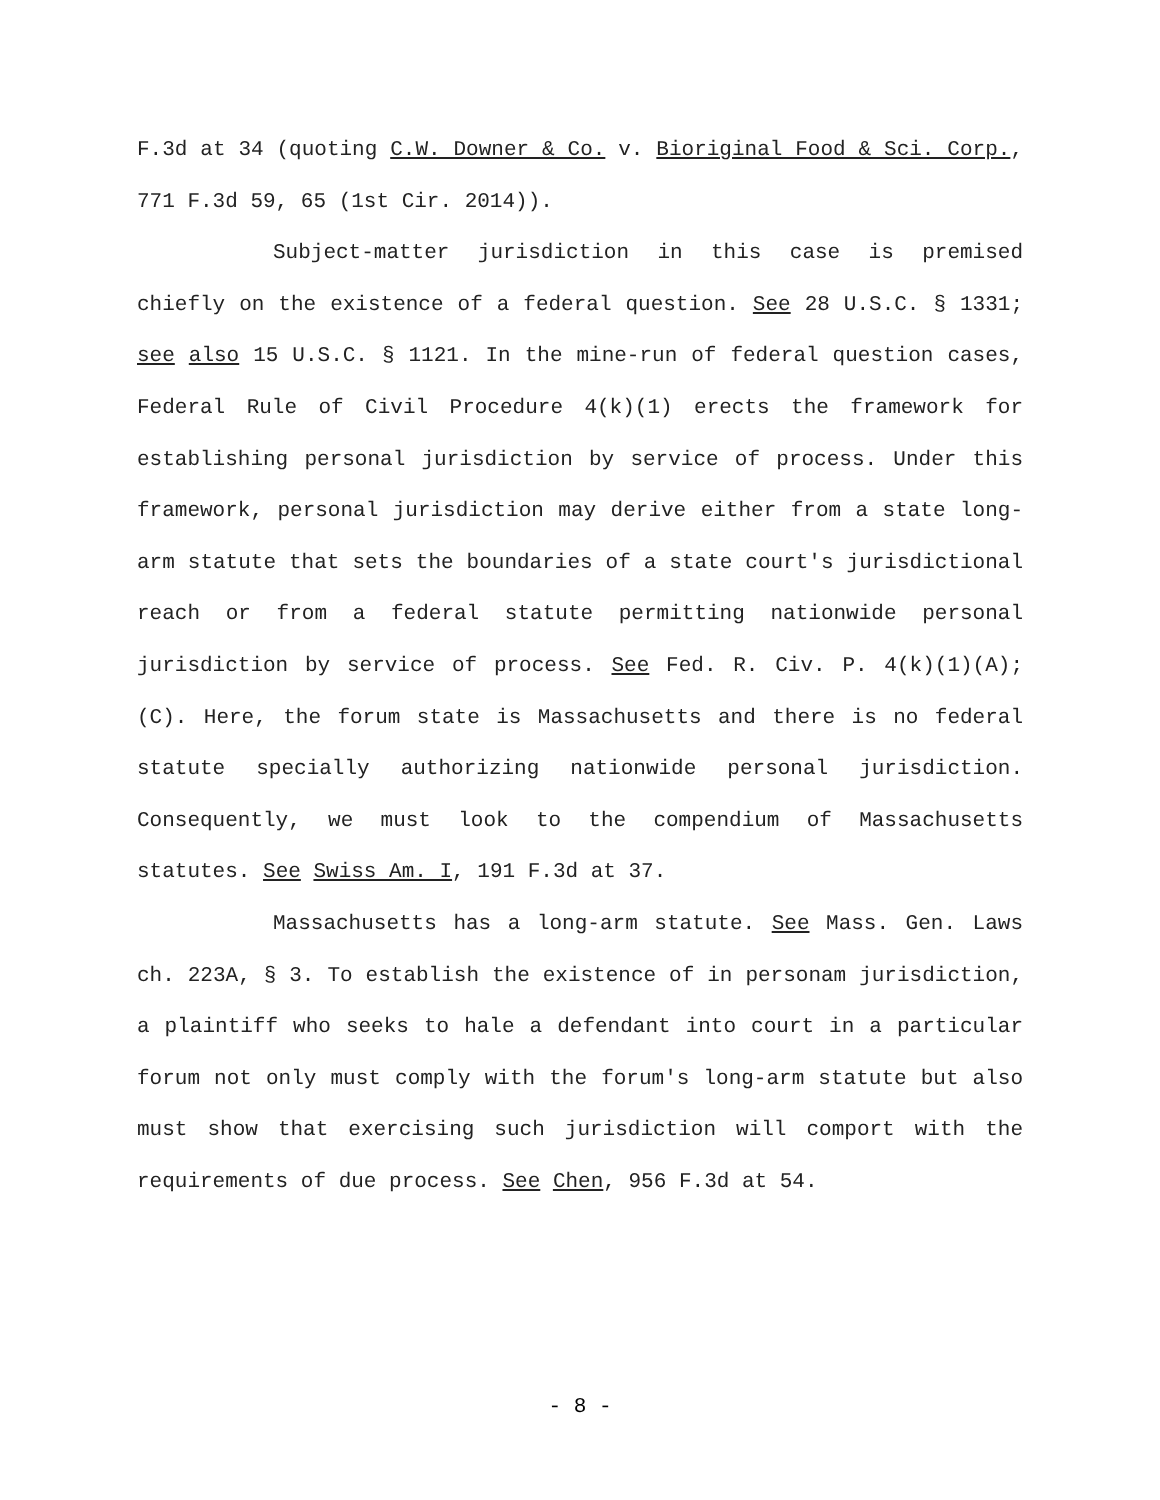F.3d at 34 (quoting C.W. Downer & Co. v. Bioriginal Food & Sci. Corp., 771 F.3d 59, 65 (1st Cir. 2014)).
Subject-matter jurisdiction in this case is premised chiefly on the existence of a federal question. See 28 U.S.C. § 1331; see also 15 U.S.C. § 1121. In the mine-run of federal question cases, Federal Rule of Civil Procedure 4(k)(1) erects the framework for establishing personal jurisdiction by service of process. Under this framework, personal jurisdiction may derive either from a state long-arm statute that sets the boundaries of a state court's jurisdictional reach or from a federal statute permitting nationwide personal jurisdiction by service of process. See Fed. R. Civ. P. 4(k)(1)(A); (C). Here, the forum state is Massachusetts and there is no federal statute specially authorizing nationwide personal jurisdiction. Consequently, we must look to the compendium of Massachusetts statutes. See Swiss Am. I, 191 F.3d at 37.
Massachusetts has a long-arm statute. See Mass. Gen. Laws ch. 223A, § 3. To establish the existence of in personam jurisdiction, a plaintiff who seeks to hale a defendant into court in a particular forum not only must comply with the forum's long-arm statute but also must show that exercising such jurisdiction will comport with the requirements of due process. See Chen, 956 F.3d at 54.
- 8 -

**WORK ORDER**
Copy the data in full. No pictures belong in the copy.

**EXERCISE SOLUTION**
F.3d at 34 (quoting C.W. Downer & Co. v. Bioriginal Food & Sci. Corp., 771 F.3d 59, 65 (1st Cir. 2014)).
Subject-matter jurisdiction in this case is premised chiefly on the existence of a federal question. See 28 U.S.C. § 1331; see also 15 U.S.C. § 1121. In the mine-run of federal question cases, Federal Rule of Civil Procedure 4(k)(1) erects the framework for establishing personal jurisdiction by service of process. Under this framework, personal jurisdiction may derive either from a state long-arm statute that sets the boundaries of a state court's jurisdictional reach or from a federal statute permitting nationwide personal jurisdiction by service of process. See Fed. R. Civ. P. 4(k)(1)(A); (C). Here, the forum state is Massachusetts and there is no federal statute specially authorizing nationwide personal jurisdiction. Consequently, we must look to the compendium of Massachusetts statutes. See Swiss Am. I, 191 F.3d at 37.
Massachusetts has a long-arm statute. See Mass. Gen. Laws ch. 223A, § 3. To establish the existence of in personam jurisdiction, a plaintiff who seeks to hale a defendant into court in a particular forum not only must comply with the forum's long-arm statute but also must show that exercising such jurisdiction will comport with the requirements of due process. See Chen, 956 F.3d at 54.
- 8 -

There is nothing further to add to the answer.